> _Data extracts_
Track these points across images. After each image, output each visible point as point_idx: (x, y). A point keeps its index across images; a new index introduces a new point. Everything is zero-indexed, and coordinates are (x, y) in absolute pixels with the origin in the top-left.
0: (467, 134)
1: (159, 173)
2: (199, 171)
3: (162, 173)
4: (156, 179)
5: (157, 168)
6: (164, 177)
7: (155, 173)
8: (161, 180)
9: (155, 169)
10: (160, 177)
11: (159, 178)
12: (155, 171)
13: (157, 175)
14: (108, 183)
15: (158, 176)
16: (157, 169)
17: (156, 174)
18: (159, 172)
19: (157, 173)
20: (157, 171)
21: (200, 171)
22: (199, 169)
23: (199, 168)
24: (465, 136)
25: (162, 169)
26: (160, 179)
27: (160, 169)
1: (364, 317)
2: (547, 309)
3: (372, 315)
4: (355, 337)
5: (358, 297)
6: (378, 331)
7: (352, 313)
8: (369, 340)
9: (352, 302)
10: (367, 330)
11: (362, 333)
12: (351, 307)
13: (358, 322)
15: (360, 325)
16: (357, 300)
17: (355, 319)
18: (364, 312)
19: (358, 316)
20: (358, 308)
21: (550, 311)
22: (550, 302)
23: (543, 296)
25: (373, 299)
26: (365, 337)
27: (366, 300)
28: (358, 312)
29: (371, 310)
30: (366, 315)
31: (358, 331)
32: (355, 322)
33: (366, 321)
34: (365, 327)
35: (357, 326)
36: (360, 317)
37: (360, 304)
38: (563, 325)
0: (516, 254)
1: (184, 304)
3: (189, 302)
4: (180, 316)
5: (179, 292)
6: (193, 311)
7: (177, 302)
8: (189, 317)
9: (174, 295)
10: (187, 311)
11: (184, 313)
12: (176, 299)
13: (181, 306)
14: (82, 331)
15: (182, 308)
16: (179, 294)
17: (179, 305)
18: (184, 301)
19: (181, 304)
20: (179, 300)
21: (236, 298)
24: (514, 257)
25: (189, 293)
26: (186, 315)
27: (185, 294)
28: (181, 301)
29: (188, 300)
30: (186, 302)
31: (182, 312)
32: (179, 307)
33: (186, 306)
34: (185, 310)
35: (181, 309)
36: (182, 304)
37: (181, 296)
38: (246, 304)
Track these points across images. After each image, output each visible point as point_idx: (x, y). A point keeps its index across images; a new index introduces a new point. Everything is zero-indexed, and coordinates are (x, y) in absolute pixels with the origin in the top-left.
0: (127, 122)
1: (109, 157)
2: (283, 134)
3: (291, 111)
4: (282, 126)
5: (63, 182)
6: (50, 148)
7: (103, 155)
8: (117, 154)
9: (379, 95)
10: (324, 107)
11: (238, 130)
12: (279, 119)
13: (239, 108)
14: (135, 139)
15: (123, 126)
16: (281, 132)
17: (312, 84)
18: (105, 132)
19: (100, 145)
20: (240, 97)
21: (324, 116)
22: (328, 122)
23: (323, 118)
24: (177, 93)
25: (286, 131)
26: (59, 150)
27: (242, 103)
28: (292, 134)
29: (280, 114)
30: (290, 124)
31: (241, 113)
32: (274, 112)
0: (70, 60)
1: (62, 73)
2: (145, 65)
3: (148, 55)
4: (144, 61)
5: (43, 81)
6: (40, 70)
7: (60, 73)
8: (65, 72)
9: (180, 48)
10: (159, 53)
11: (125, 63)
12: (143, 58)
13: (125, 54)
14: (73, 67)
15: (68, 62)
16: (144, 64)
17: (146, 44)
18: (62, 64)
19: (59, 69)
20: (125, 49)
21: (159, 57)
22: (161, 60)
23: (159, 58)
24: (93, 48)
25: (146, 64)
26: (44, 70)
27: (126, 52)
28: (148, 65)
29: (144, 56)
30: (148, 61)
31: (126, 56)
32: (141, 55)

> _Your task_
Reproduce all the records above word for word, keeping every line in its original order.

> _Your solution_
Track these points across images. After each image, output each visible point as point_idx: (x, y). A point keeps its index across images; a new index introduces a new point. Everything is zero-indexed, and coordinates are (x, y) in absolute pixels with the origin in the top-left.
0: (467, 134)
1: (159, 173)
2: (199, 171)
3: (162, 173)
4: (156, 179)
5: (157, 168)
6: (164, 177)
7: (155, 173)
8: (161, 180)
9: (155, 169)
10: (160, 177)
11: (159, 178)
12: (155, 171)
13: (157, 175)
14: (108, 183)
15: (158, 176)
16: (157, 169)
17: (156, 174)
18: (159, 172)
19: (157, 173)
20: (157, 171)
21: (200, 171)
22: (199, 169)
23: (199, 168)
24: (465, 136)
25: (162, 169)
26: (160, 179)
27: (160, 169)
1: (364, 317)
2: (547, 309)
3: (372, 315)
4: (355, 337)
5: (358, 297)
6: (378, 331)
7: (352, 313)
8: (369, 340)
9: (352, 302)
10: (367, 330)
11: (362, 333)
12: (351, 307)
13: (358, 322)
15: (360, 325)
16: (357, 300)
17: (355, 319)
18: (364, 312)
19: (358, 316)
20: (358, 308)
21: (550, 311)
22: (550, 302)
23: (543, 296)
25: (373, 299)
26: (365, 337)
27: (366, 300)
28: (358, 312)
29: (371, 310)
30: (366, 315)
31: (358, 331)
32: (355, 322)
33: (366, 321)
34: (365, 327)
35: (357, 326)
36: (360, 317)
37: (360, 304)
38: (563, 325)
0: (516, 254)
1: (184, 304)
3: (189, 302)
4: (180, 316)
5: (179, 292)
6: (193, 311)
7: (177, 302)
8: (189, 317)
9: (174, 295)
10: (187, 311)
11: (184, 313)
12: (176, 299)
13: (181, 306)
14: (82, 331)
15: (182, 308)
16: (179, 294)
17: (179, 305)
18: (184, 301)
19: (181, 304)
20: (179, 300)
21: (236, 298)
24: (514, 257)
25: (189, 293)
26: (186, 315)
27: (185, 294)
28: (181, 301)
29: (188, 300)
30: (186, 302)
31: (182, 312)
32: (179, 307)
33: (186, 306)
34: (185, 310)
35: (181, 309)
36: (182, 304)
37: (181, 296)
38: (246, 304)
Track these points across images. After each image, output each visible point as point_idx: (x, y). A point keeps its index across images; a new index introduces a new point. Everything is zero-indexed, and coordinates are (x, y) in absolute pixels with the origin in the top-left.
0: (127, 122)
1: (109, 157)
2: (283, 134)
3: (291, 111)
4: (282, 126)
5: (63, 182)
6: (50, 148)
7: (103, 155)
8: (117, 154)
9: (379, 95)
10: (324, 107)
11: (238, 130)
12: (279, 119)
13: (239, 108)
14: (135, 139)
15: (123, 126)
16: (281, 132)
17: (312, 84)
18: (105, 132)
19: (100, 145)
20: (240, 97)
21: (324, 116)
22: (328, 122)
23: (323, 118)
24: (177, 93)
25: (286, 131)
26: (59, 150)
27: (242, 103)
28: (292, 134)
29: (280, 114)
30: (290, 124)
31: (241, 113)
32: (274, 112)
0: (70, 60)
1: (62, 73)
2: (145, 65)
3: (148, 55)
4: (144, 61)
5: (43, 81)
6: (40, 70)
7: (60, 73)
8: (65, 72)
9: (180, 48)
10: (159, 53)
11: (125, 63)
12: (143, 58)
13: (125, 54)
14: (73, 67)
15: (68, 62)
16: (144, 64)
17: (146, 44)
18: (62, 64)
19: (59, 69)
20: (125, 49)
21: (159, 57)
22: (161, 60)
23: (159, 58)
24: (93, 48)
25: (146, 64)
26: (44, 70)
27: (126, 52)
28: (148, 65)
29: (144, 56)
30: (148, 61)
31: (126, 56)
32: (141, 55)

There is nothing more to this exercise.